Il est à noter que le tribunal administratif de Clermont-Ferrand occulte de son raisonnement la question de l’existence dans le département du Cantal d’une association départementale affiliée à la Ligue requérante, là où, dans un contentieux similaire mettant en cause des arrêtés édictés par le président du conseil départemental de la Côte-d’Or, la cour administrative d’appel de Lyon, confirmant le jugement du tribunal administratif de Dijon, a refusé de reconnaitre un intérêt à agir à la même association requérante, précisément sur le fondement de ce critère de l’existence d’une association locale. Une différence notable entre les deux affaires réside dans le fait qu’il existe dans le département de la Côte-d'Or une association départementale affiliée à la Ligue contre la violence routière, ce qui n’est pas le cas dans le département du Cantal. Cela pourrait expliquer que la cour administrative d’appel de Lyon insiste sur cet élément tandis que le tribunal administratif de Clermont-Ferrand passe sous silence ce critère. À cet égard, là encore, les pratiques des juridictions dans le maniement des critères permettant d’apprécier l’intérêt à agir d’une association nationale sont variables car, si le critère de l’existence d’un relai local est systématiquement et explicitement pris en compte lorsqu’une association locale affiliée existe, le maniement de ce critère est, en revanche, aléatoire lorsque le relai local est inexistant11.
Les fins de non-recevoir soulevées en défense par le département du Cantal écartées, le tribunal administratif statue ensuite au fond. Le seul moyen soulevé par l’association retenu est celui relatif à l'insuffisance de motivation des arrêtés attaqués, la motivation adoptée dans les quatre cent soixante-et-onze arrêtés étant strictement identique et ne contenant aucune considération circonstanciée propre à chaque section de route concernée par chaque arrêté. La motivation de tels arrêtés, exigée par l’article L. 3221-4-1 du code général des collectivités territoriales, ne peut reposer sur des formules stéréotypées, ainsi que le démontre une instruction du ministre de l'Intérieur du 15 janvier 202012 qui requiert une motivation précise pour chaque section de voie concernée. Les éléments énoncés pour chaque arrêté doivent permettre de comprendre les raisons précises justifiant le relèvement de la vitesse maximale autorisée, au regard notamment de l’accidentalité, pour chacune des sections de routes départementales concernées et ce, quand bien même les arrêtés visent une étude d’accidentalité présentée devant la commission départementale de sécurité routière13.

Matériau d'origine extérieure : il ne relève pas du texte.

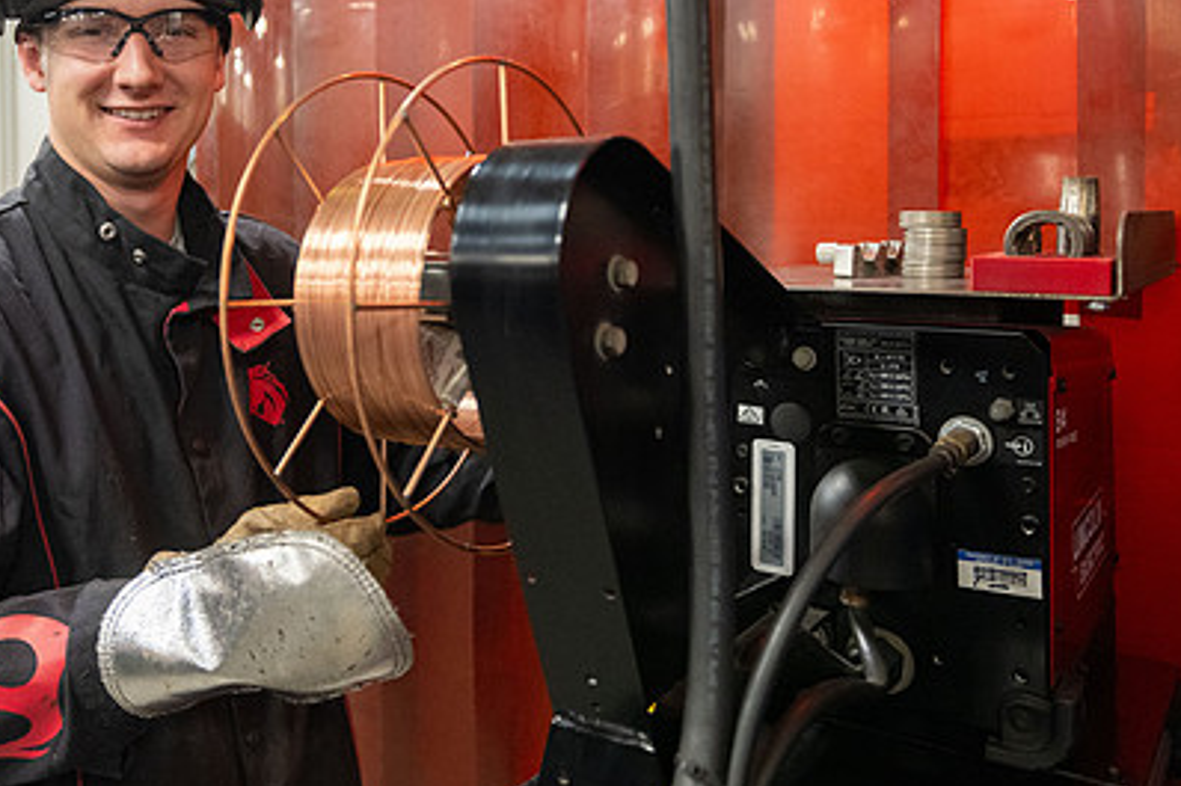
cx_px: 368
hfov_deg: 53.1
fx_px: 1148
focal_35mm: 35
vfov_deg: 37.3
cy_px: 239
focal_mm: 24
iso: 2500
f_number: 2.8
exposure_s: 1/400
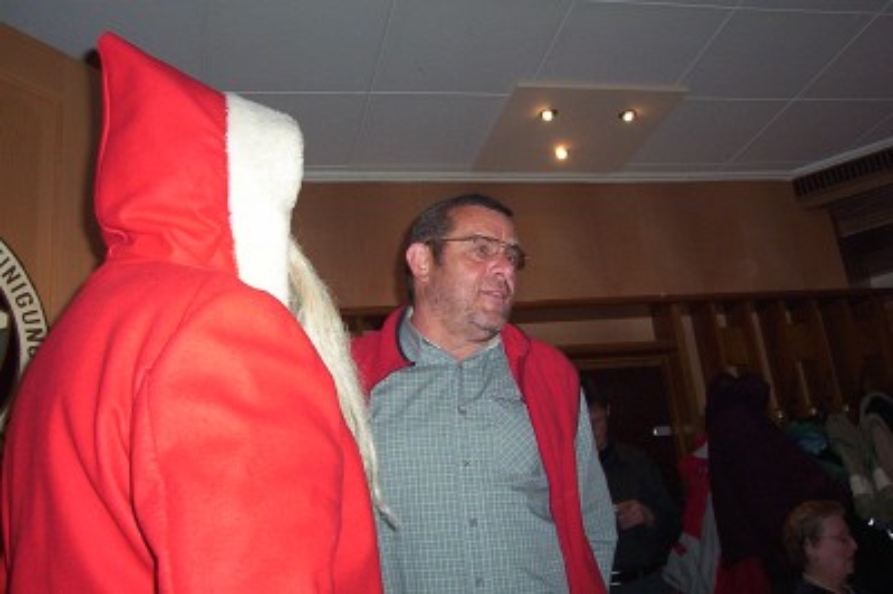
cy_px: 297
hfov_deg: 45.5
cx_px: 446
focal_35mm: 43
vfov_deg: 31.1
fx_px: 1066
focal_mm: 5.77
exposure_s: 1/60
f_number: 2.73
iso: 140
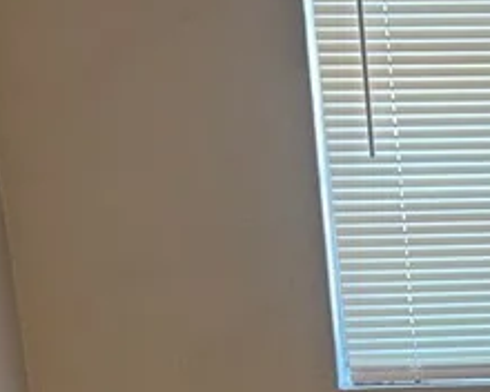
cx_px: 760
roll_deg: +0.5
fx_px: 1711
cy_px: 546
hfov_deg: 15.0
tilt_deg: -18.0
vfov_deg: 12.6
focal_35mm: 118
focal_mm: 5.7
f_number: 1.5
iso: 64
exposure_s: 1/120
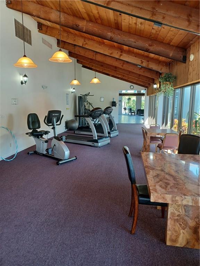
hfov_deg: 54.9
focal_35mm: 25
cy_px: 133
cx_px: 100
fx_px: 193
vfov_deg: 69.4
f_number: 1.8
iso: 320
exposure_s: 1/39
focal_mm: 4.6
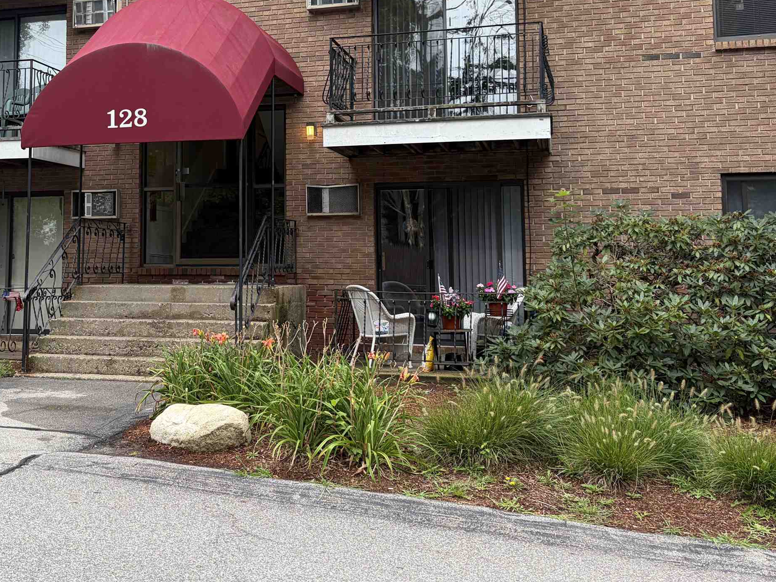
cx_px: 236
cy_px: 169
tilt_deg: +5.8
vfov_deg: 33.1
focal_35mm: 43
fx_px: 964
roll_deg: -0.1
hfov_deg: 43.0
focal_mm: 5.96
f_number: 1.6
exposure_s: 1/377
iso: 64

Enfin, étonnamment, contrairement à la position des autres juridictions dans des contentieux similaires, et alors même que l’association requérante sollicitait une annulation différée dans le temps, le tribunal administratif ne fait pas usage de sa faculté, issue de l’arrêt Association AC ! et autres14, de moduler dans le temps les effets de son annulation contentieuse. Pourtant, plusieurs considérations auraient pu présider au choix de différer dans le temps les effets de l’annulation prononcée, tenant à ce que l’annulation rétroactive des arrêtés litigieux risque de porter une atteinte manifestement excessive aux intérêts du département, d’une part, en ayant pour conséquence de remettre immédiatement en vigueur la vitesse maximale prévue par le Code de la route sur les routes concernées et en obligeant par là même le département à procéder à la dépose de l'ensemble des panneaux fixant la limitation à 90 km/h, et aux intérêts des automobilistes, d’autre part, en entrainant une remise en cause du fondement légal et du quantum des infractions au Code de la route constatées pendant la période d'application des arrêtés15. À ces considérations auraient pu s’ajouter la prise en compte des motifs d’annulation retenus, un vice de forme tiré de l’insuffisance de la motivation16, et ce d’autant que le tribunal souligne qu’« il appartiendra au président du département du Cantal, s’il s’y estime fondé, de reprendre les mesures contestées par des arrêtés portant une motivation spécifique à chacune des portions de route concernée ». Le tribunal de Clermont-Ferrand annule donc rétroactivement les arrêtés litigieux.